### TASK DIRECTIONS
Reproduce the entries beneath exactly, without their images.

### STORED DATA
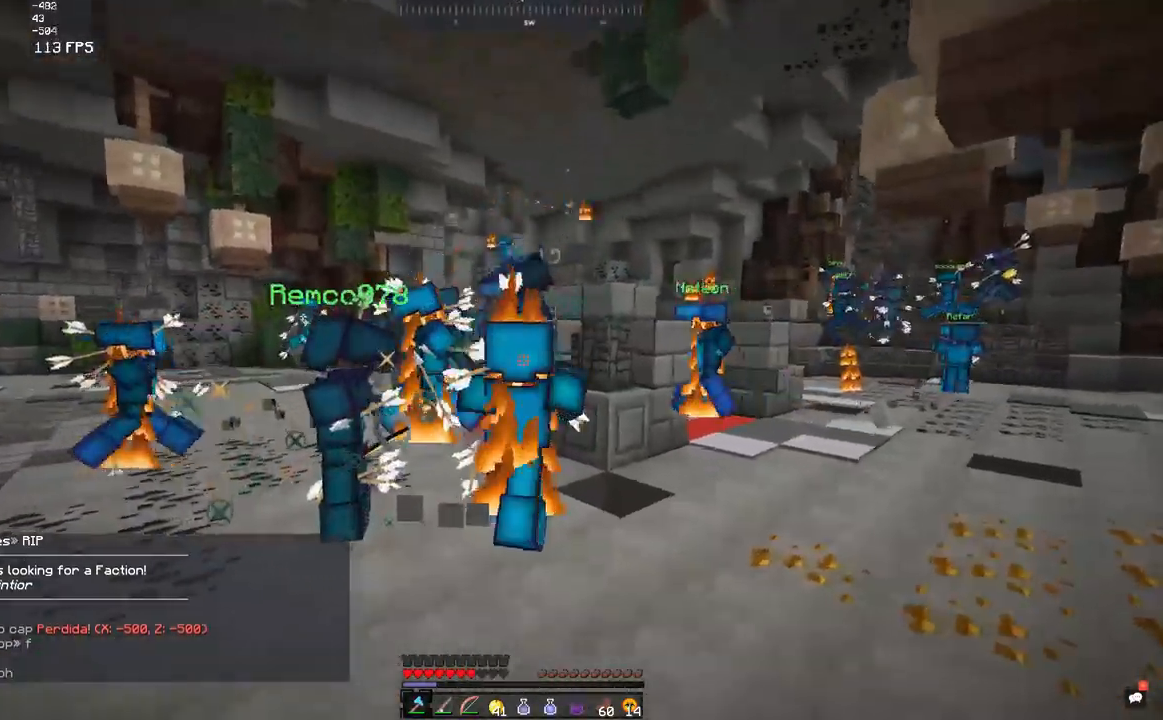
{"keys": ["a", "w"], "mouse": ["left"], "events": [[200, "w", "down"], [250, "a", "down"], [267, "mouse_left", "up"], [300, "mouse_left", "down"], [300, "s", "up"], [367, "mouse_left", "up"], [450, "mouse_left", "down"]]}
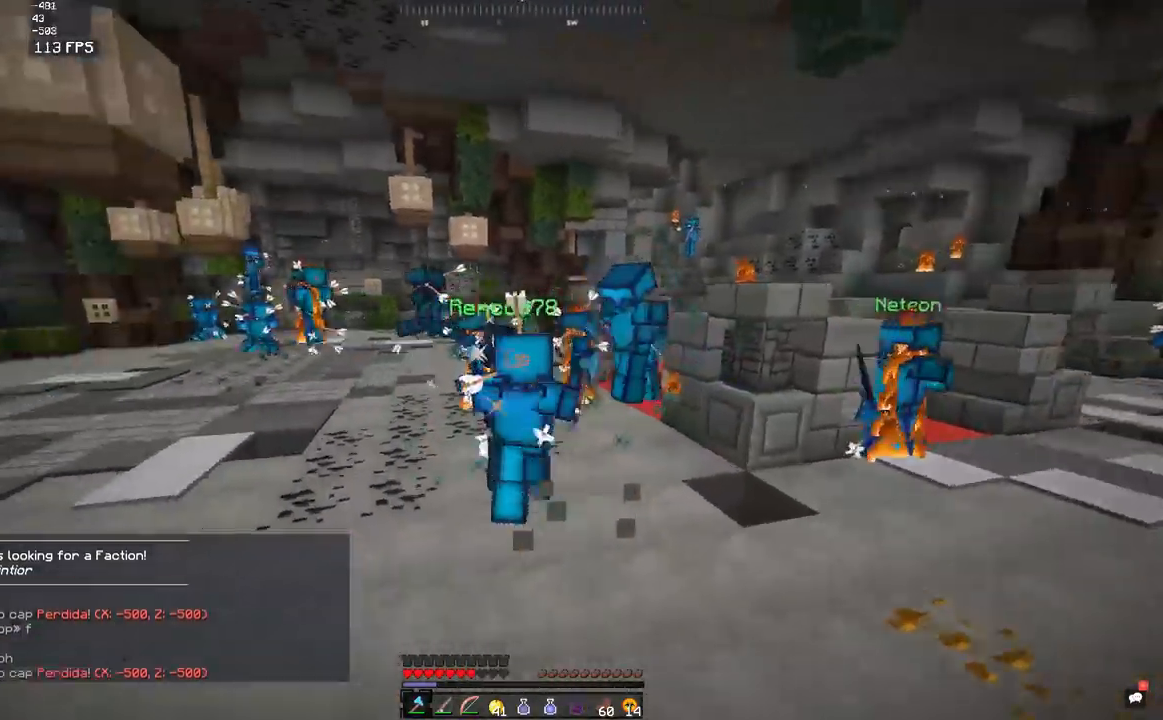
{"keys": ["d"], "mouse": ["left"], "events": [[17, "mouse_left", "up"], [50, "mouse_left", "down"], [50, "s", "down"], [100, "a", "up"], [100, "w", "up"], [117, "mouse_left", "up"], [217, "mouse_left", "down"], [250, "w", "down"], [283, "s", "up"], [300, "d", "down"], [433, "w", "up"]]}
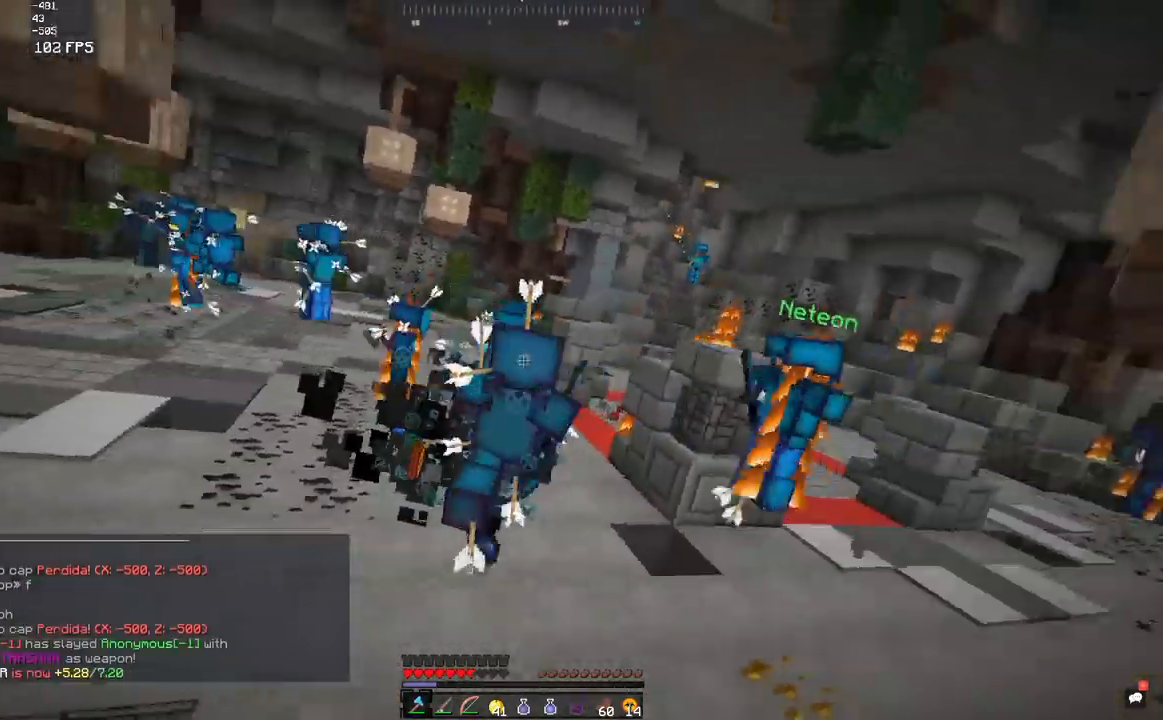
{"keys": ["w"], "mouse": [], "events": [[50, "a", "down"], [133, "d", "up"], [150, "w", "down"], [183, "mouse_left", "up"], [250, "mouse_left", "down"], [400, "a", "up"], [417, "mouse_left", "up"]]}
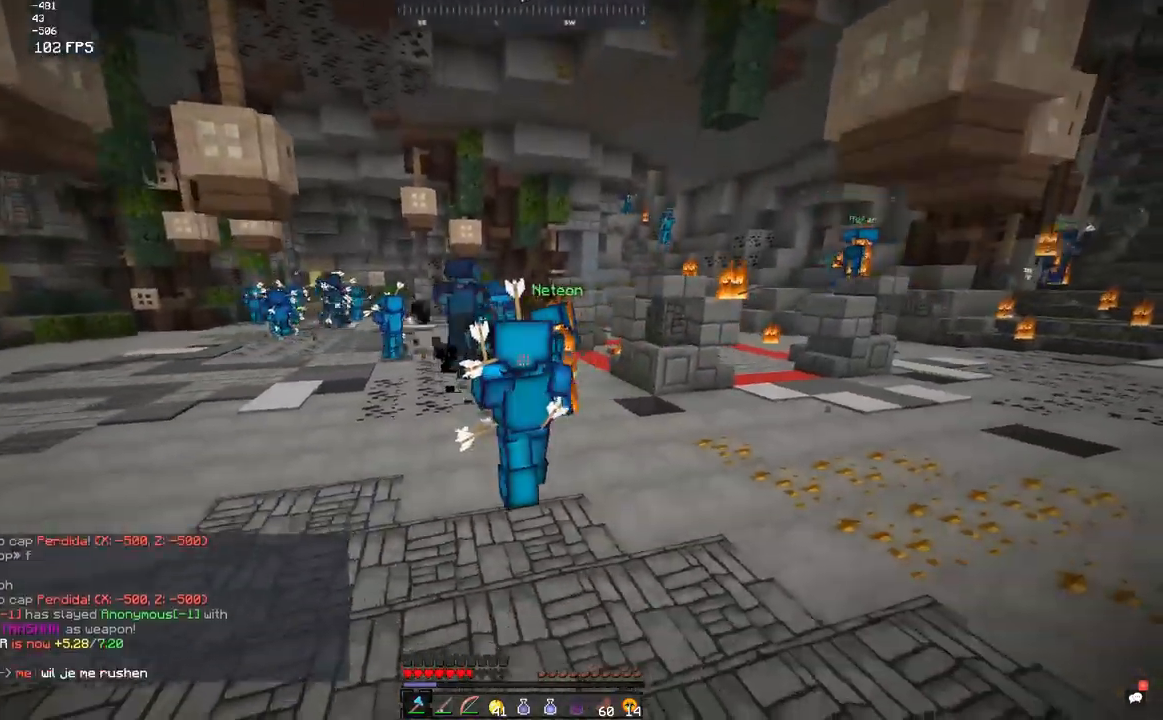
{"keys": ["w"], "mouse": ["left"], "events": [[17, "mouse_left", "down"], [167, "mouse_left", "up"], [250, "mouse_left", "down"], [417, "mouse_left", "up"], [500, "mouse_left", "down"]]}
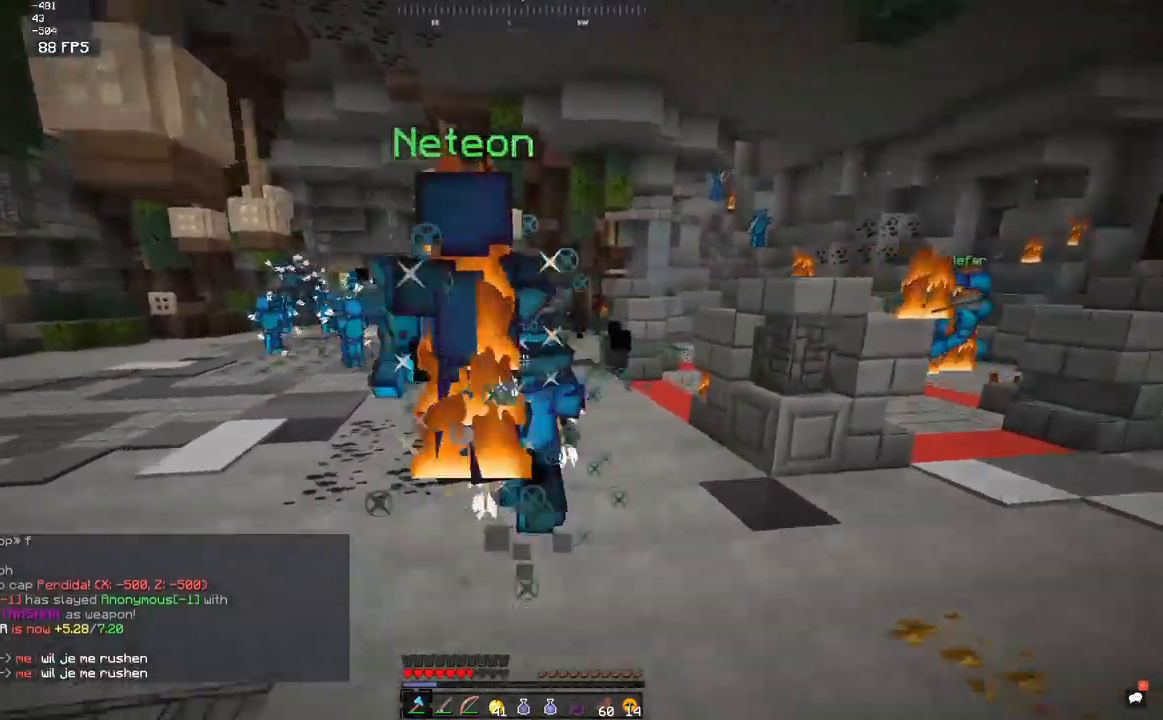
{"keys": [], "mouse": []}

### SOLUTION BELOW
{"keys": ["a", "w"], "mouse": ["left"], "events": [[200, "w", "down"], [250, "a", "down"], [267, "mouse_left", "up"], [300, "mouse_left", "down"], [300, "s", "up"], [367, "mouse_left", "up"], [450, "mouse_left", "down"]]}
{"keys": ["d"], "mouse": ["left"], "events": [[17, "mouse_left", "up"], [50, "mouse_left", "down"], [50, "s", "down"], [100, "a", "up"], [100, "w", "up"], [117, "mouse_left", "up"], [217, "mouse_left", "down"], [250, "w", "down"], [283, "s", "up"], [300, "d", "down"], [433, "w", "up"]]}
{"keys": ["w"], "mouse": [], "events": [[50, "a", "down"], [133, "d", "up"], [150, "w", "down"], [183, "mouse_left", "up"], [250, "mouse_left", "down"], [400, "a", "up"], [417, "mouse_left", "up"]]}
{"keys": ["w"], "mouse": ["left"], "events": [[17, "mouse_left", "down"], [167, "mouse_left", "up"], [250, "mouse_left", "down"], [417, "mouse_left", "up"], [500, "mouse_left", "down"]]}
{"keys": [], "mouse": []}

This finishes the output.